> What needs to be done
Locate each line in the items below that contains the string "output" and copy those lines. Letter case counts.

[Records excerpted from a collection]
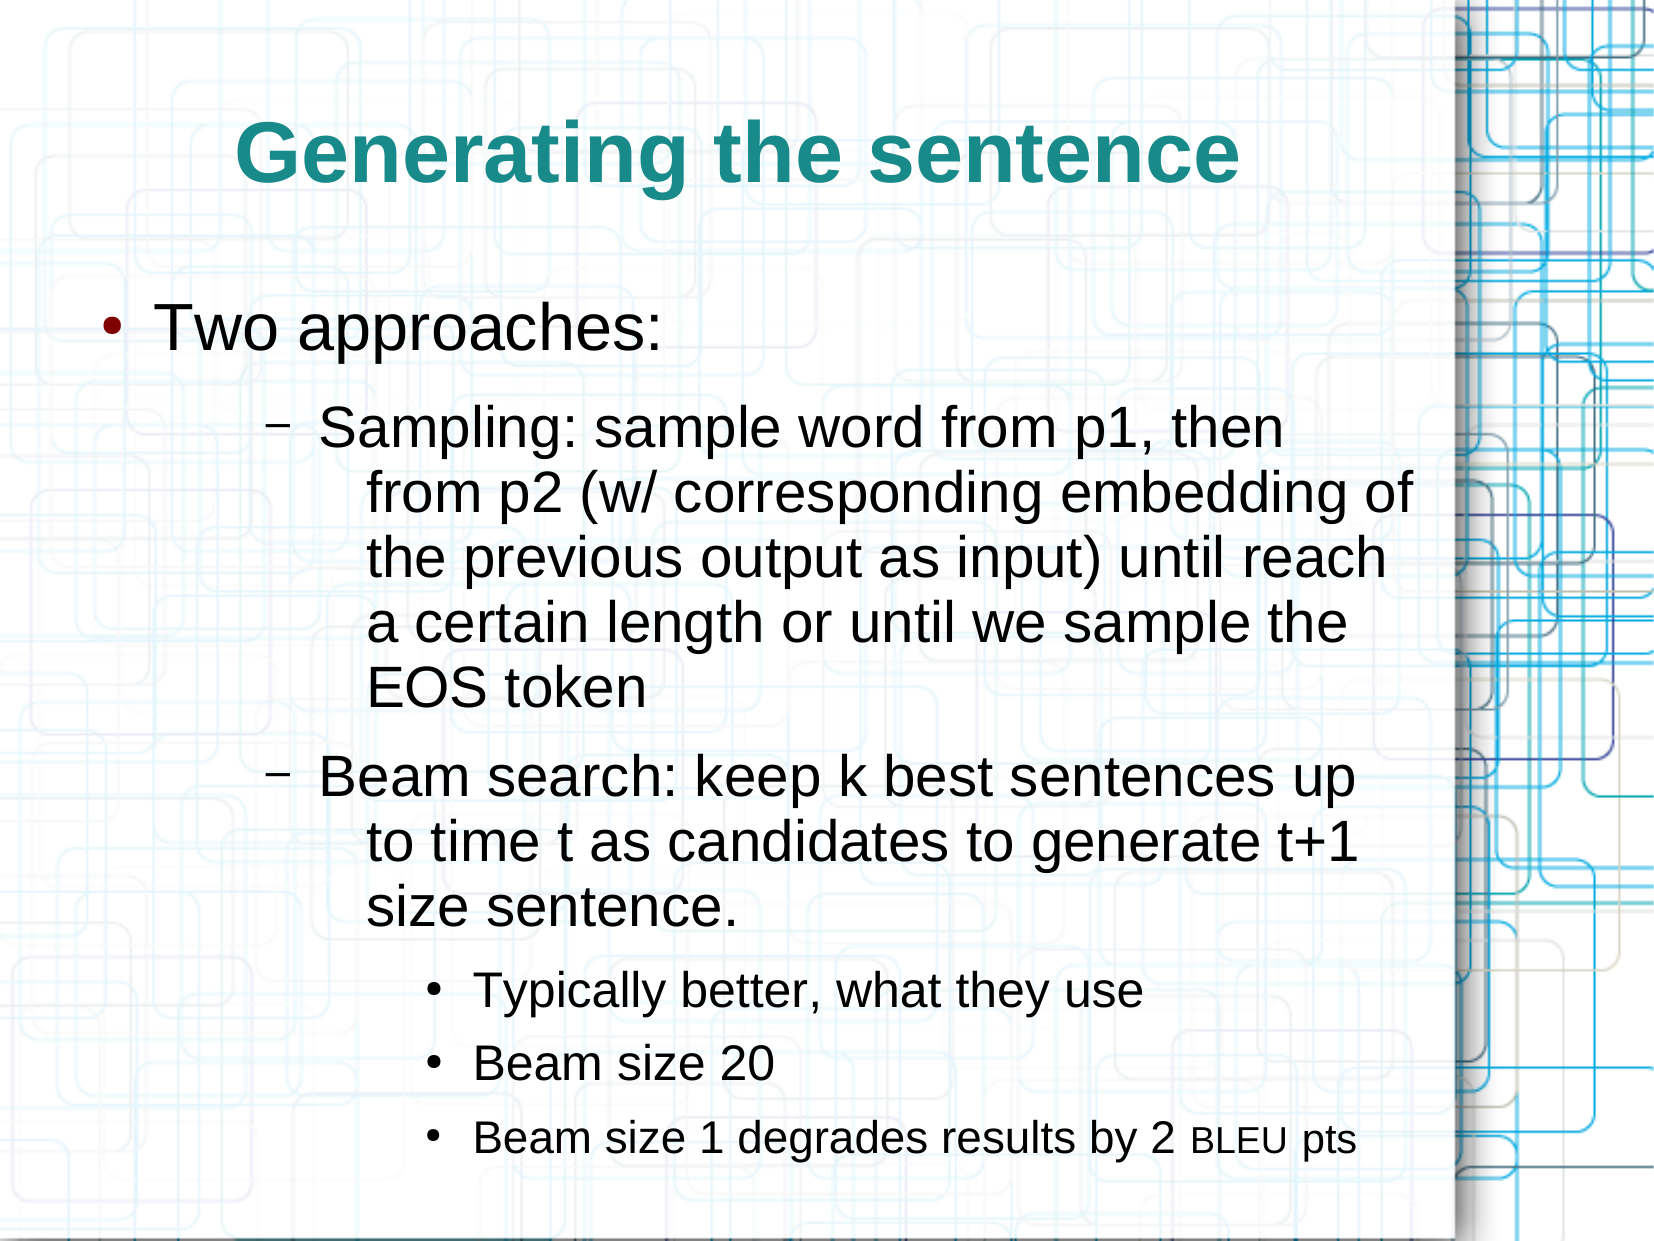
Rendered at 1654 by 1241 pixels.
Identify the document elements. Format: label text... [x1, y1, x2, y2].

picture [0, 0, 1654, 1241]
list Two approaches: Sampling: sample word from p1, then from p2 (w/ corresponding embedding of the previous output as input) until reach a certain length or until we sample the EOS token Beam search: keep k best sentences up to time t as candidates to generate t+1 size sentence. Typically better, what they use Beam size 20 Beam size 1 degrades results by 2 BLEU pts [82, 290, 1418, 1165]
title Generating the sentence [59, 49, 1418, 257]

---

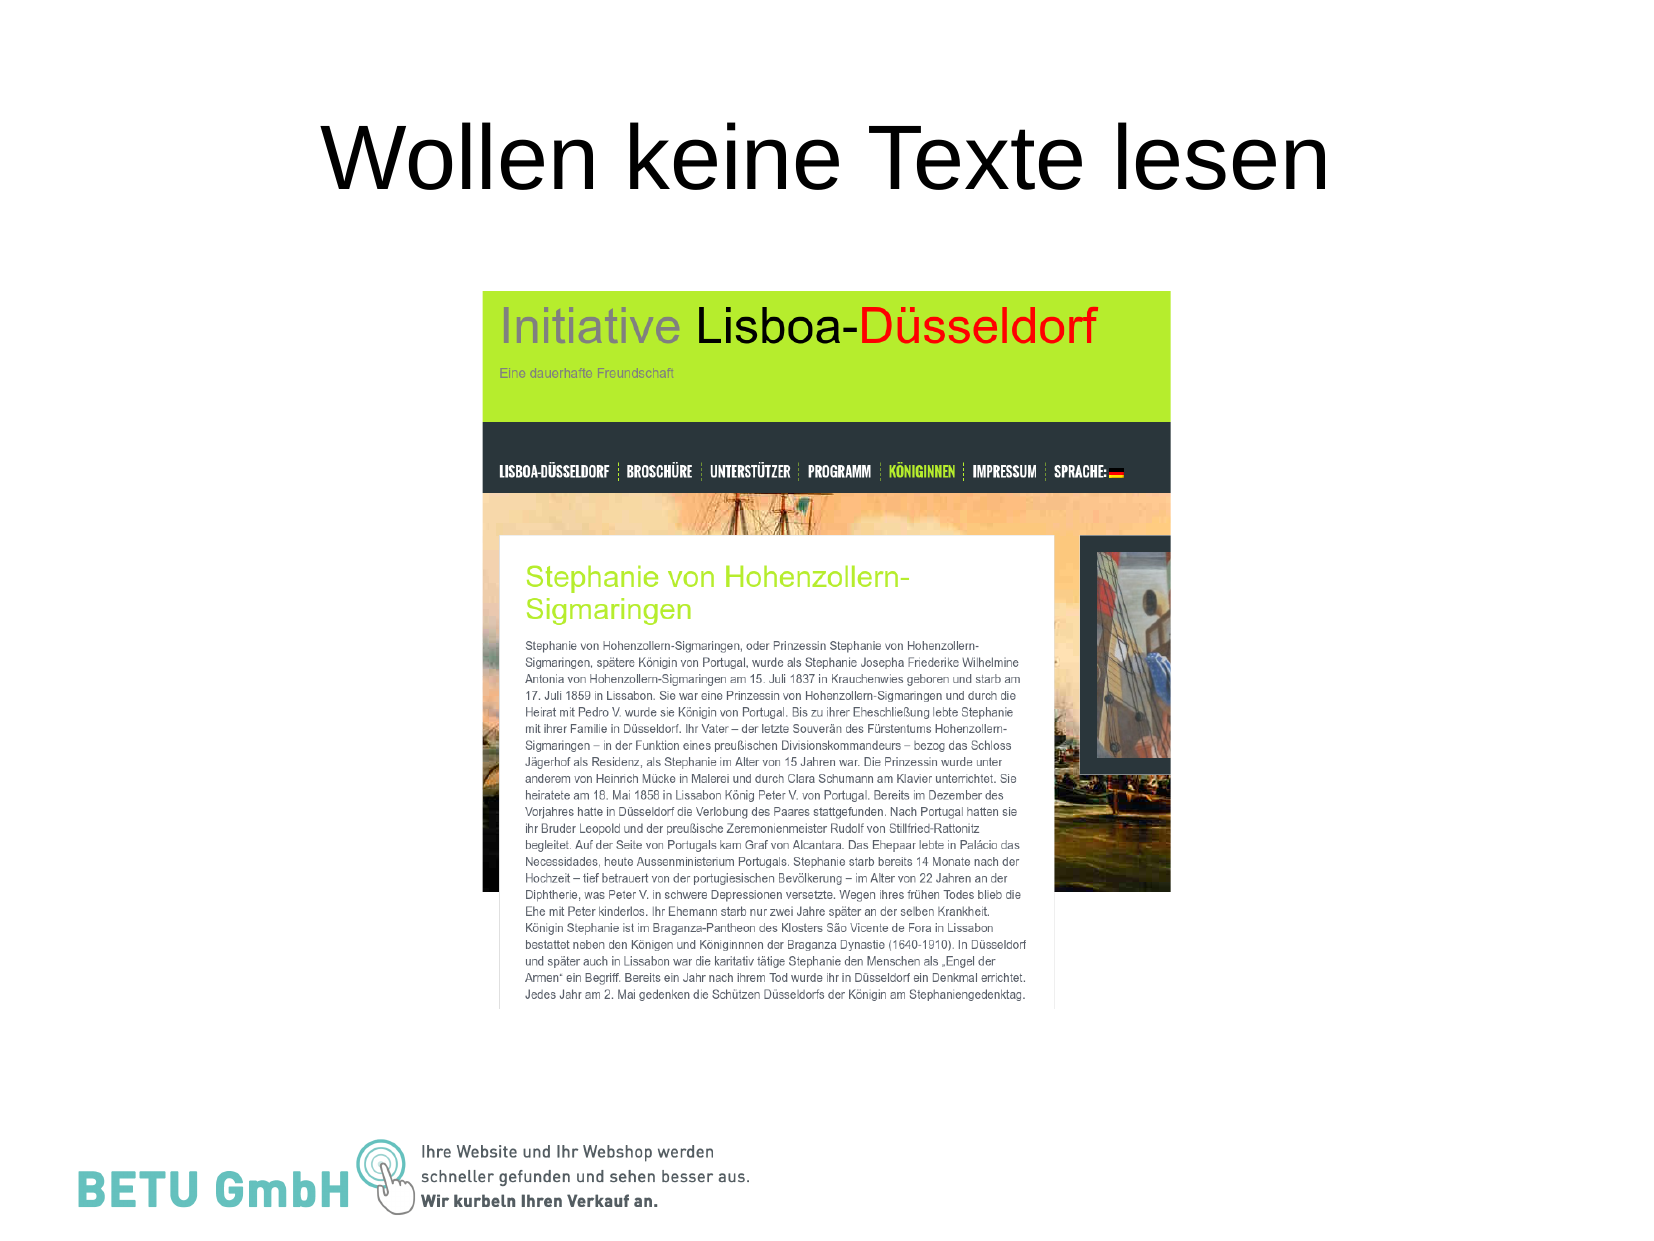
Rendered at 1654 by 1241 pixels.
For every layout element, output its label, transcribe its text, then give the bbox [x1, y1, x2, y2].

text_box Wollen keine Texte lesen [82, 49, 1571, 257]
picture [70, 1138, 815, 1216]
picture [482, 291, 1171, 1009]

> Full answer
list Two approaches: Sampling: sample word from p1, then from p2 (w/ corresponding embedding of the previous output as input) until reach a certain length or until we sample the EOS token Beam search: keep k best sentences up to time t as candidates to generate t+1 size sentence. Typically better, what they use Beam size 20 Beam size 1 degrades results by 2 BLEU pts [82, 290, 1418, 1165]
For every layout element, output its label, transcribe its text, then give the bbox [x1, y1, x2, y2].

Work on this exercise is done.